> **TON OBJECTIF**
Peux-tu poursuivre le texte sur la plateforme du mouvement amazigh à partir de sa dernière phrase ?

Elle sont au nombre de deux. Nous avons d’abord la référence identitaire issue de notre patrimoine, de nos valeurs ancestrales. Toutes plate forme doit alors rejaillir de l’histoire, de la culture, de la société, de la terre Amazighes. Autrement, toute plate forme doit être codifiée par des concepts sociologiques faisant référence à une société Amazighe avec des valeurs Amazighes, à savoir Tamazgha, Timmuzgha, Tawiza et en tant que formes d’organisations sociale, économique, politique, et culturelle et étant l’esprit de communautés Amazighes.
Notre projet d’avenir est condamné à avoir également une autre dimension, une dimension universelle ouverte sur la proximité de notre pays, sur ses voisins et sur le monde entier. Il y a des valeurs universelles de l’humanité qui ne peuvent être niées par aucune forme d’organisation socio-économique et culturelle telles : la démocratie, la modernité et tant d’autres concepts de valeurs humaines. Ainsi la cohabitation de deux références dans un projet de société n’est elle pas une rude épreuve. Bien sûr tout en investissant les expériences d’autres mouvements de lutte dans le monde entier (Printemps Kabyle, Mai 68, Mouvement d’Amérique du sud, Mouvement Zapatiste au Chapas au Mexique ...).
Quelle serait la problématique de la plate forme ?
Elle doit s’interroger sur le Maroc futur. Comment se construit-il ? Qui dominera sa construction ? Qui seront ses acteurs ? Au profit de qui sera-t-il ? Et aux dépens de qui ? quelle sera la place des Imazighen dans le Maroc à venir ? Resteront-ils toujours assimilés ou soumis à une idéologie panarabiste transférée d’ailleurs ?
Imazighen ne doivent pas toujours être des victimes de la conception classique de “L’histoire” puisque « l’historicité n’est pas un ensemble de valeurs solidement établies au centre de la société, elle représente un ensemble d’instruments d’orientations culturelles, à travers lesquelles les pratiques sociales sont constituées » - Alain Touraine, “le retour de l’acteur”, 1984, page 76.
Comment alors le mouvement Amazigh en tant que mouvement de lutte puisse agir pour orienter le courant des conflits, les transformations en cours, afin que les conséquences de ces transformations soient à sa faveur, en faveur de l’Amazighité d’abord ?
Notre problématique, que faire ? Comment faire ? n’est pas uniquement d’ordre organique ou d’ordre théorique, notre problème est selon A. Touraine est comment passer d’une action indifférenciée à une action différenciée, du changement lent et discontinu aux transformations rapides et incessantes, d’une faible à une forte densité d’échange ? Notre action est située dans l’évolution qui conduit du simple au complexe. Bref, la question est comment faire pour étendre le champ d’action, pour impliquer Imazighen de façon à attribuer à l’Amazighité le rôle central de la lutte de toute la population Amazighe au Maroc au lieu de rester une affaire d’une élite isolée. De quelle façon l’Amazighité, en tant que cause identitaire, aura-t-elle plus d’impact auprès de nos concitoyens ? La question se pose ici sur notre stratégie future de mobilisation pour avoir plus de pression sur l’état.

Entrées du jeu de données
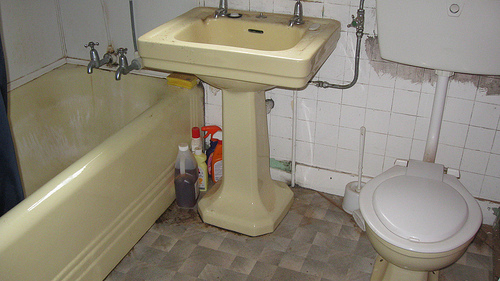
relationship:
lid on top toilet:
[377, 175, 468, 240] [358, 155, 484, 279]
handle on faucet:
[79, 37, 101, 49] [86, 48, 138, 81]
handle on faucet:
[113, 44, 128, 56] [86, 48, 138, 81]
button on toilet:
[441, 3, 468, 21] [338, 134, 497, 278]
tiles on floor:
[280, 221, 310, 264] [95, 167, 493, 279]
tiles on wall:
[281, 91, 406, 185] [157, 23, 486, 230]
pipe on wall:
[422, 69, 457, 161] [197, 2, 496, 226]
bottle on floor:
[172, 142, 198, 207] [95, 167, 493, 279]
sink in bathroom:
[135, 3, 342, 237] [8, 3, 491, 280]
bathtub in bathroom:
[1, 18, 256, 243] [8, 3, 491, 280]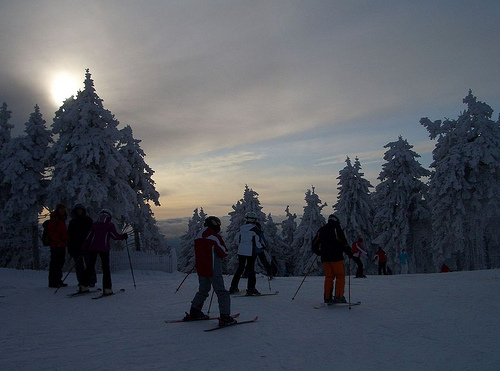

> **RÉPONSE À FOURNIR**
Je propose ici deux concepts : la proximité et la spécificité.
Si l’Amazighité s’intègre dans une perspective de proximité, notre compétence/performance de mobilisation aura plus d’ampleur et vis - versa. C’est une dialectique de l’action et de son résultat, de la conséquence de l’action, de son objectif et du moyen pour la réalisation de cet objectif. Autrement dit, nous devons faire de l’Amazighité une des préoccupations quotidiennes de la population Amazighe telle, l’eau, l’école, la santé, l’emploi ... Bref nous devons faire d’elle une cause de citoyenneté.
Il faut alors déculturaliser notre action sinon “désélitiser” notre mouvement. Comment cela peut-il s’accomplir ?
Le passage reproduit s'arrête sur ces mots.